## Exercise requirements
Copy all the entries below exactly, but not the pictures.

Change detection outputs
········
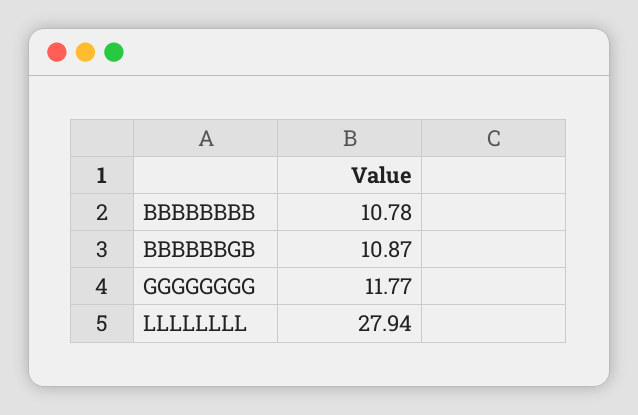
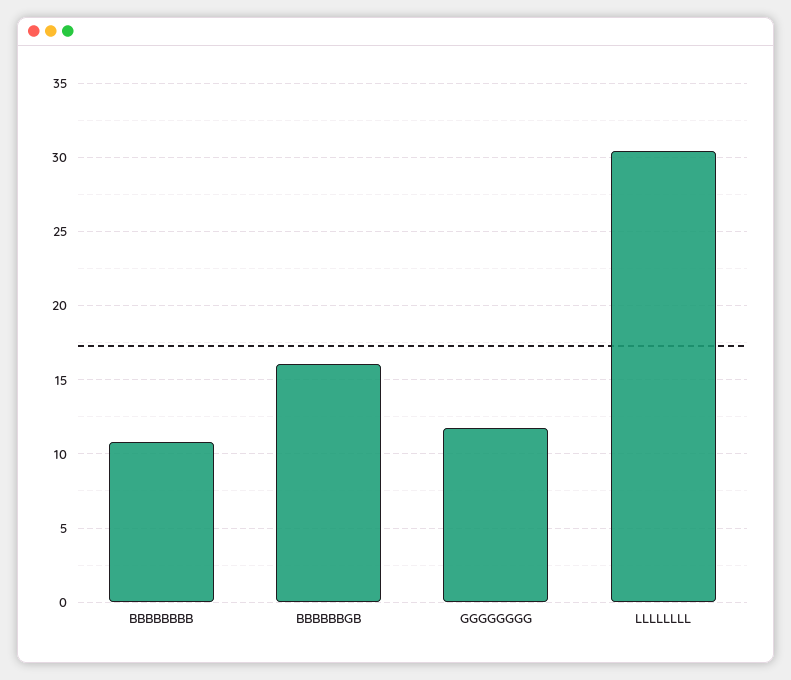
  {
    "BBBBBBBB": 10.78,
-   "BBBBBBGB": 10.87,
+   "BBBBBBGB": 16,
    "GGGGGGGG": 11.77,
-   "LLLLLLLL": 27.94
+   "LLLLLLLL": 30.5
  }

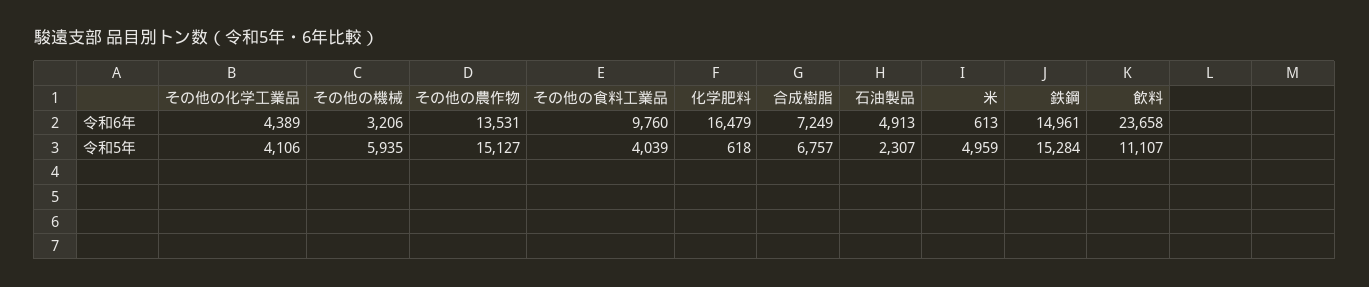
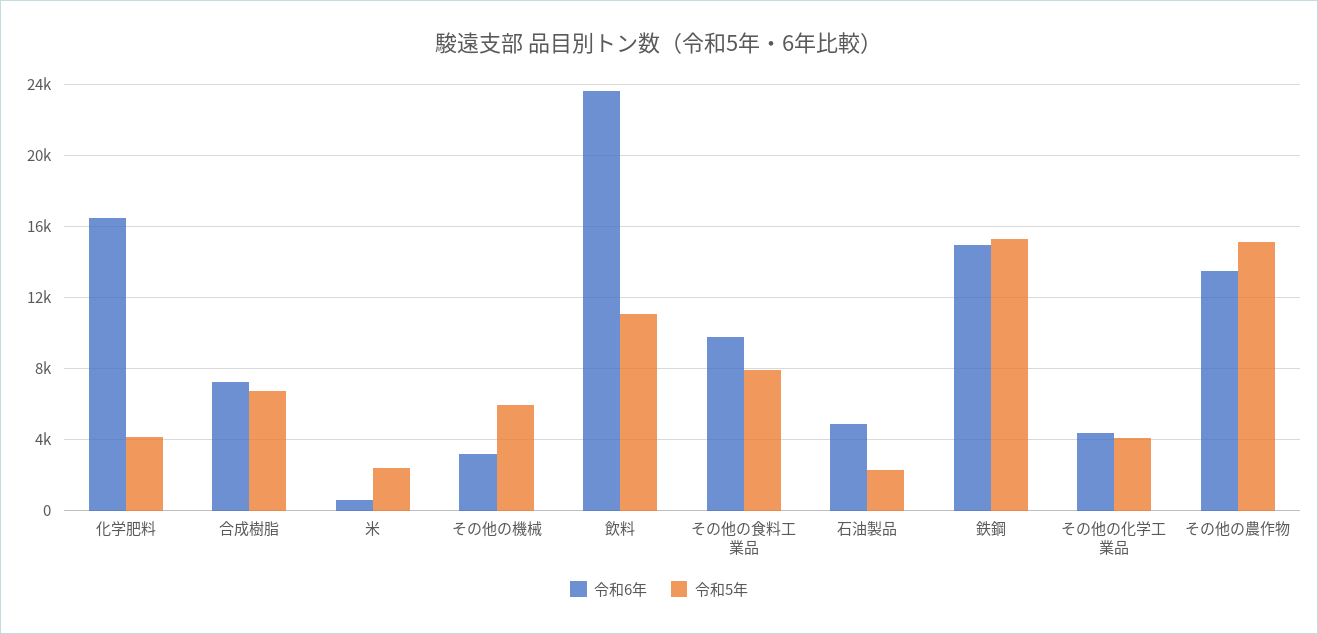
  {
    "令和6年": {
      "その他の化学工業品": 4389,
      "その他の機械": 3206,
      "その他の農作物": 13531,
      "その他の食料工業品": 9760,
      "化学肥料": 16479,
      "合成樹脂": 7249,
      "石油製品": 4913,
      "米": 613,
      "鉄鋼": 14961,
      "飲料": 23658
    },
    "令和5年": {
      "その他の化学工業品": 4106,
      "その他の機械": 5935,
      "その他の農作物": 15127,
-     "その他の食料工業品": 4039,
+     "その他の食料工業品": 8000,
-     "化学肥料": 618,
+     "化学肥料": 4000,
      "合成樹脂": 6757,
      "石油製品": 2307,
-     "米": 4959,
+     "米": 2500,
      "鉄鋼": 15284,
      "飲料": 11107
    }
  }

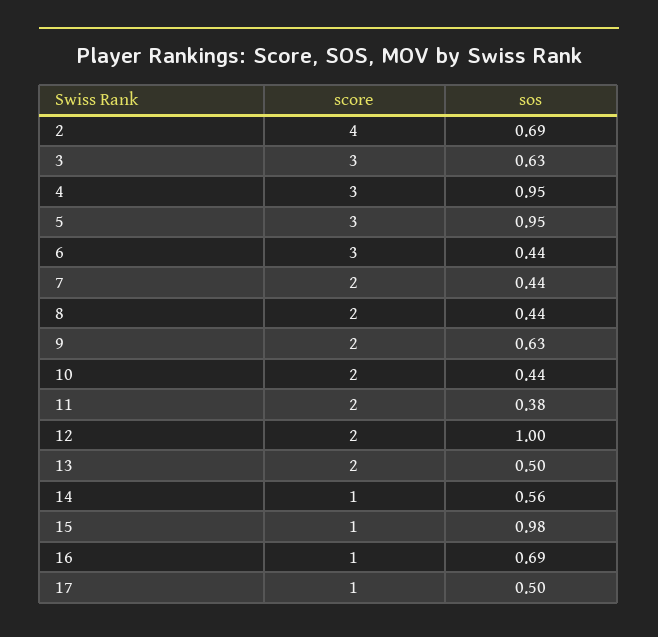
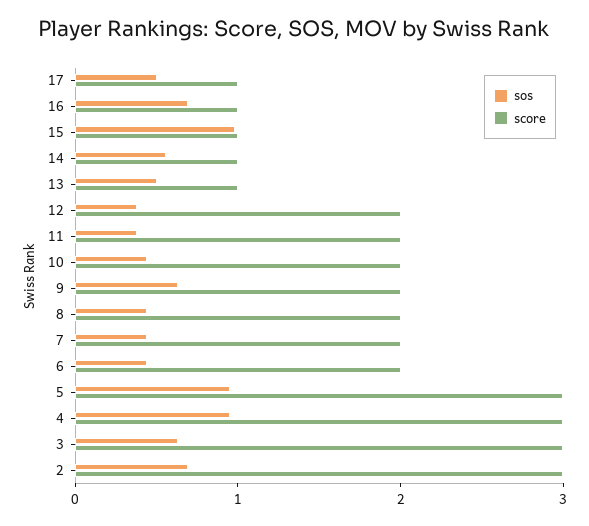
  {
    "score": {
-     "2": 4,
+     "2": 3,
      "3": 3,
      "4": 3,
      "5": 3,
-     "6": 3,
+     "6": 2,
      "7": 2,
      "8": 2,
      "9": 2,
      "10": 2,
      "11": 2,
      "12": 2,
-     "13": 2,
+     "13": 1,
      "14": 1,
      "15": 1,
      "16": 1,
      "17": 1
    },
    "sos": {
      "2": 0.69,
      "3": 0.63,
      "4": 0.95,
      "5": 0.95,
      "6": 0.44,
      "7": 0.44,
      "8": 0.44,
      "9": 0.63,
      "10": 0.44,
      "11": 0.38,
-     "12": 1,
+     "12": 0.4,
      "13": 0.5,
      "14": 0.56,
      "15": 0.98,
      "16": 0.69,
      "17": 0.5
    }
  }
········
## Exercise response
  {
    "BBBBBBBB": 10.78,
-   "BBBBBBGB": 10.87,
+   "BBBBBBGB": 16,
    "GGGGGGGG": 11.77,
-   "LLLLLLLL": 27.94
+   "LLLLLLLL": 30.5
  }

  {
    "令和6年": {
      "その他の化学工業品": 4389,
      "その他の機械": 3206,
      "その他の農作物": 13531,
      "その他の食料工業品": 9760,
      "化学肥料": 16479,
      "合成樹脂": 7249,
      "石油製品": 4913,
      "米": 613,
      "鉄鋼": 14961,
      "飲料": 23658
    },
    "令和5年": {
      "その他の化学工業品": 4106,
      "その他の機械": 5935,
      "その他の農作物": 15127,
-     "その他の食料工業品": 4039,
+     "その他の食料工業品": 8000,
-     "化学肥料": 618,
+     "化学肥料": 4000,
      "合成樹脂": 6757,
      "石油製品": 2307,
-     "米": 4959,
+     "米": 2500,
      "鉄鋼": 15284,
      "飲料": 11107
    }
  }

  {
    "score": {
-     "2": 4,
+     "2": 3,
      "3": 3,
      "4": 3,
      "5": 3,
-     "6": 3,
+     "6": 2,
      "7": 2,
      "8": 2,
      "9": 2,
      "10": 2,
      "11": 2,
      "12": 2,
-     "13": 2,
+     "13": 1,
      "14": 1,
      "15": 1,
      "16": 1,
      "17": 1
    },
    "sos": {
      "2": 0.69,
      "3": 0.63,
      "4": 0.95,
      "5": 0.95,
      "6": 0.44,
      "7": 0.44,
      "8": 0.44,
      "9": 0.63,
      "10": 0.44,
      "11": 0.38,
-     "12": 1,
+     "12": 0.4,
      "13": 0.5,
      "14": 0.56,
      "15": 0.98,
      "16": 0.69,
      "17": 0.5
    }
  }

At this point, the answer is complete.